EXERCISE DATA section start
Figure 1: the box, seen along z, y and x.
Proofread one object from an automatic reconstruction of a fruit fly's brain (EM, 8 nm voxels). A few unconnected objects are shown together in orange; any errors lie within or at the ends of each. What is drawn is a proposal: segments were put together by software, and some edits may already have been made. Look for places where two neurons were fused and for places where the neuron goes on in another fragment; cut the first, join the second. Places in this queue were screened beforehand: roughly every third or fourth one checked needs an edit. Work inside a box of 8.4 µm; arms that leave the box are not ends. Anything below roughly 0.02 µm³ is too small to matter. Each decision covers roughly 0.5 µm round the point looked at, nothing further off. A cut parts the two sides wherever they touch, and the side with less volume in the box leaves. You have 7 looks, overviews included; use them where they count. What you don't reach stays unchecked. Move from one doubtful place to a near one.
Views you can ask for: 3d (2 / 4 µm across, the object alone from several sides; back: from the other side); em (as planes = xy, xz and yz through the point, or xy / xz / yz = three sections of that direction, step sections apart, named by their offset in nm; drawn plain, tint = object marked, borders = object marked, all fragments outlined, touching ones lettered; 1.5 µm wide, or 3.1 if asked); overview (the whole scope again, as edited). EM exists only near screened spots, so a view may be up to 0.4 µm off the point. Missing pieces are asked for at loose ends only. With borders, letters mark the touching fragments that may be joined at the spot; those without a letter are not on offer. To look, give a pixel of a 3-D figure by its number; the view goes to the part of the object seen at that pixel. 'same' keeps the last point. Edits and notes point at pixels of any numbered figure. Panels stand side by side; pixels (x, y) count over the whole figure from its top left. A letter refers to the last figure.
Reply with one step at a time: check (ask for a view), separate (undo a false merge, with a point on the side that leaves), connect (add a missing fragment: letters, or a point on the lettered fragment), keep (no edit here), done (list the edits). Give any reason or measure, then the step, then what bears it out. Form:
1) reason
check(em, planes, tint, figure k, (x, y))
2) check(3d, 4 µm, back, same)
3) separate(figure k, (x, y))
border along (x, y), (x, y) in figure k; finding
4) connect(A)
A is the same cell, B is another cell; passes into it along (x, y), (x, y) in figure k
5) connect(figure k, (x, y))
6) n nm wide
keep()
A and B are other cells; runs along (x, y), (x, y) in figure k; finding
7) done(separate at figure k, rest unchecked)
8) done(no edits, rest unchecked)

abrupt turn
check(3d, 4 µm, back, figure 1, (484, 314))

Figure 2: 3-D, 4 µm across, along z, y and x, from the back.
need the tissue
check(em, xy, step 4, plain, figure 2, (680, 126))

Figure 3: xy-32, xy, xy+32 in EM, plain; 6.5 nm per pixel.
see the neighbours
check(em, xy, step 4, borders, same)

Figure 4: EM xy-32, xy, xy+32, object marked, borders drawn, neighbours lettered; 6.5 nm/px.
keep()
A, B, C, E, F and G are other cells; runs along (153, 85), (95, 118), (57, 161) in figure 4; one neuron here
EXERCISE DATA section end
[ASSIGNMENT]:
All of the lines above should be returned exactly as written.

[TASK SOLUTION]:
Figure 1: the box, seen along z, y and x.
Proofread one object from an automatic reconstruction of a fruit fly's brain (EM, 8 nm voxels). A few unconnected objects are shown together in orange; any errors lie within or at the ends of each. What is drawn is a proposal: segments were put together by software, and some edits may already have been made. Look for places where two neurons were fused and for places where the neuron goes on in another fragment; cut the first, join the second. Places in this queue were screened beforehand: roughly every third or fourth one checked needs an edit. Work inside a box of 8.4 µm; arms that leave the box are not ends. Anything below roughly 0.02 µm³ is too small to matter. Each decision covers roughly 0.5 µm round the point looked at, nothing further off. A cut parts the two sides wherever they touch, and the side with less volume in the box leaves. You have 7 looks, overviews included; use them where they count. What you don't reach stays unchecked. Move from one doubtful place to a near one.
Views you can ask for: 3d (2 / 4 µm across, the object alone from several sides; back: from the other side); em (as planes = xy, xz and yz through the point, or xy / xz / yz = three sections of that direction, step sections apart, named by their offset in nm; drawn plain, tint = object marked, borders = object marked, all fragments outlined, touching ones lettered; 1.5 µm wide, or 3.1 if asked); overview (the whole scope again, as edited). EM exists only near screened spots, so a view may be up to 0.4 µm off the point. Missing pieces are asked for at loose ends only. With borders, letters mark the touching fragments that may be joined at the spot; those without a letter are not on offer. To look, give a pixel of a 3-D figure by its number; the view goes to the part of the object seen at that pixel. 'same' keeps the last point. Edits and notes point at pixels of any numbered figure. Panels stand side by side; pixels (x, y) count over the whole figure from its top left. A letter refers to the last figure.
Reply with one step at a time: check (ask for a view), separate (undo a false merge, with a point on the side that leaves), connect (add a missing fragment: letters, or a point on the lettered fragment), keep (no edit here), done (list the edits). Give any reason or measure, then the step, then what bears it out. Form:
1) reason
check(em, planes, tint, figure k, (x, y))
2) check(3d, 4 µm, back, same)
3) separate(figure k, (x, y))
border along (x, y), (x, y) in figure k; finding
4) connect(A)
A is the same cell, B is another cell; passes into it along (x, y), (x, y) in figure k
5) connect(figure k, (x, y))
6) n nm wide
keep()
A and B are other cells; runs along (x, y), (x, y) in figure k; finding
7) done(separate at figure k, rest unchecked)
8) done(no edits, rest unchecked)

abrupt turn
check(3d, 4 µm, back, figure 1, (484, 314))

Figure 2: 3-D, 4 µm across, along z, y and x, from the back.
need the tissue
check(em, xy, step 4, plain, figure 2, (680, 126))

Figure 3: xy-32, xy, xy+32 in EM, plain; 6.5 nm per pixel.
see the neighbours
check(em, xy, step 4, borders, same)

Figure 4: EM xy-32, xy, xy+32, object marked, borders drawn, neighbours lettered; 6.5 nm/px.
keep()
A, B, C, E, F and G are other cells; runs along (153, 85), (95, 118), (57, 161) in figure 4; one neuron here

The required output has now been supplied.